WORK TO BE COMPLETED = Line by line, retype the whole listing exactly.

_ _ _ _ _ _ _

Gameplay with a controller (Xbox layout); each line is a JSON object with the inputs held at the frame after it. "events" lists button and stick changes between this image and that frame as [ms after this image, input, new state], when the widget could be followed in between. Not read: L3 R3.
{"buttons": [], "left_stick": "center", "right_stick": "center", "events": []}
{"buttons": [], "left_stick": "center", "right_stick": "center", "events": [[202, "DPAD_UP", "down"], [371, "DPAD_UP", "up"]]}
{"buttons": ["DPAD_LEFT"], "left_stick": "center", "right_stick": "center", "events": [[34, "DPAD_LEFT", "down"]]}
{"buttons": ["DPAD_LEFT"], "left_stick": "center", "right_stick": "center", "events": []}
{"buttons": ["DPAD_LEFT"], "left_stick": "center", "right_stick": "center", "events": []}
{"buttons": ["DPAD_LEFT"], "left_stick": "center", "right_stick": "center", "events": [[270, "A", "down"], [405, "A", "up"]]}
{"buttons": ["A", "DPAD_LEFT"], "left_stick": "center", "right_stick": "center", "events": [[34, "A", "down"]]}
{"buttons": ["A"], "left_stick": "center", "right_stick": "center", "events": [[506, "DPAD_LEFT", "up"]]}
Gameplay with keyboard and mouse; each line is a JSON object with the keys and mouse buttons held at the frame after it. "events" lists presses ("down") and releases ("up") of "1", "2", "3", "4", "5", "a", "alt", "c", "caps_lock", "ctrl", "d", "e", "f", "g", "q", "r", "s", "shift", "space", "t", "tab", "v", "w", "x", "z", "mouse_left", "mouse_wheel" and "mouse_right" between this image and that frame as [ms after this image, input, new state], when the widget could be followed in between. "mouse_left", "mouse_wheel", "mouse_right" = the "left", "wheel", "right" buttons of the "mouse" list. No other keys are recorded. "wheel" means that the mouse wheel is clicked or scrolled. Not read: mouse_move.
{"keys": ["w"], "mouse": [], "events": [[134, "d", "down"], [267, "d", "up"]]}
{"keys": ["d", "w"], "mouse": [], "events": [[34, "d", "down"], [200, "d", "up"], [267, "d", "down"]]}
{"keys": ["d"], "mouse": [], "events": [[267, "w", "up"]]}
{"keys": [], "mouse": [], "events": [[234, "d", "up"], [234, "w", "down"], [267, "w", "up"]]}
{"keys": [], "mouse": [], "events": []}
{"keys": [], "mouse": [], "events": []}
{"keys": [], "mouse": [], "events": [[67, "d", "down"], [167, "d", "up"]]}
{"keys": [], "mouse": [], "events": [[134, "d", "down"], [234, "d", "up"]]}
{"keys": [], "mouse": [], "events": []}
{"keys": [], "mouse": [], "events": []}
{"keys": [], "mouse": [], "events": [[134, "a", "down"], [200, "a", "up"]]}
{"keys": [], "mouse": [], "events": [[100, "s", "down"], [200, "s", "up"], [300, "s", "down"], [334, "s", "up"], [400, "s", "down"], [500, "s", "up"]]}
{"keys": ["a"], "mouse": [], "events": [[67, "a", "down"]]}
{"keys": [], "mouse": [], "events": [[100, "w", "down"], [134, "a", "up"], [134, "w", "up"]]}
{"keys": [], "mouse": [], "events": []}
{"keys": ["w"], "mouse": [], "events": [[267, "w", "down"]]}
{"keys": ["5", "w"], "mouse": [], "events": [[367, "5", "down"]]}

_ _ _ _ _ _ _

RESULT =
Gameplay with a controller (Xbox layout); each line is a JSON object with the inputs held at the frame after it. "events" lists button and stick changes between this image and that frame as [ms after this image, input, new state], when the widget could be followed in between. Not read: L3 R3.
{"buttons": [], "left_stick": "center", "right_stick": "center", "events": []}
{"buttons": [], "left_stick": "center", "right_stick": "center", "events": [[202, "DPAD_UP", "down"], [371, "DPAD_UP", "up"]]}
{"buttons": ["DPAD_LEFT"], "left_stick": "center", "right_stick": "center", "events": [[34, "DPAD_LEFT", "down"]]}
{"buttons": ["DPAD_LEFT"], "left_stick": "center", "right_stick": "center", "events": []}
{"buttons": ["DPAD_LEFT"], "left_stick": "center", "right_stick": "center", "events": []}
{"buttons": ["DPAD_LEFT"], "left_stick": "center", "right_stick": "center", "events": [[270, "A", "down"], [405, "A", "up"]]}
{"buttons": ["A", "DPAD_LEFT"], "left_stick": "center", "right_stick": "center", "events": [[34, "A", "down"]]}
{"buttons": ["A"], "left_stick": "center", "right_stick": "center", "events": [[506, "DPAD_LEFT", "up"]]}
Gameplay with keyboard and mouse; each line is a JSON object with the keys and mouse buttons held at the frame after it. "events" lists presses ("down") and releases ("up") of "1", "2", "3", "4", "5", "a", "alt", "c", "caps_lock", "ctrl", "d", "e", "f", "g", "q", "r", "s", "shift", "space", "t", "tab", "v", "w", "x", "z", "mouse_left", "mouse_wheel" and "mouse_right" between this image and that frame as [ms after this image, input, new state], when the widget could be followed in between. "mouse_left", "mouse_wheel", "mouse_right" = the "left", "wheel", "right" buttons of the "mouse" list. No other keys are recorded. "wheel" means that the mouse wheel is clicked or scrolled. Not read: mouse_move.
{"keys": ["w"], "mouse": [], "events": [[134, "d", "down"], [267, "d", "up"]]}
{"keys": ["d", "w"], "mouse": [], "events": [[34, "d", "down"], [200, "d", "up"], [267, "d", "down"]]}
{"keys": ["d"], "mouse": [], "events": [[267, "w", "up"]]}
{"keys": [], "mouse": [], "events": [[234, "d", "up"], [234, "w", "down"], [267, "w", "up"]]}
{"keys": [], "mouse": [], "events": []}
{"keys": [], "mouse": [], "events": []}
{"keys": [], "mouse": [], "events": [[67, "d", "down"], [167, "d", "up"]]}
{"keys": [], "mouse": [], "events": [[134, "d", "down"], [234, "d", "up"]]}
{"keys": [], "mouse": [], "events": []}
{"keys": [], "mouse": [], "events": []}
{"keys": [], "mouse": [], "events": [[134, "a", "down"], [200, "a", "up"]]}
{"keys": [], "mouse": [], "events": [[100, "s", "down"], [200, "s", "up"], [300, "s", "down"], [334, "s", "up"], [400, "s", "down"], [500, "s", "up"]]}
{"keys": ["a"], "mouse": [], "events": [[67, "a", "down"]]}
{"keys": [], "mouse": [], "events": [[100, "w", "down"], [134, "a", "up"], [134, "w", "up"]]}
{"keys": [], "mouse": [], "events": []}
{"keys": ["w"], "mouse": [], "events": [[267, "w", "down"]]}
{"keys": ["5", "w"], "mouse": [], "events": [[367, "5", "down"]]}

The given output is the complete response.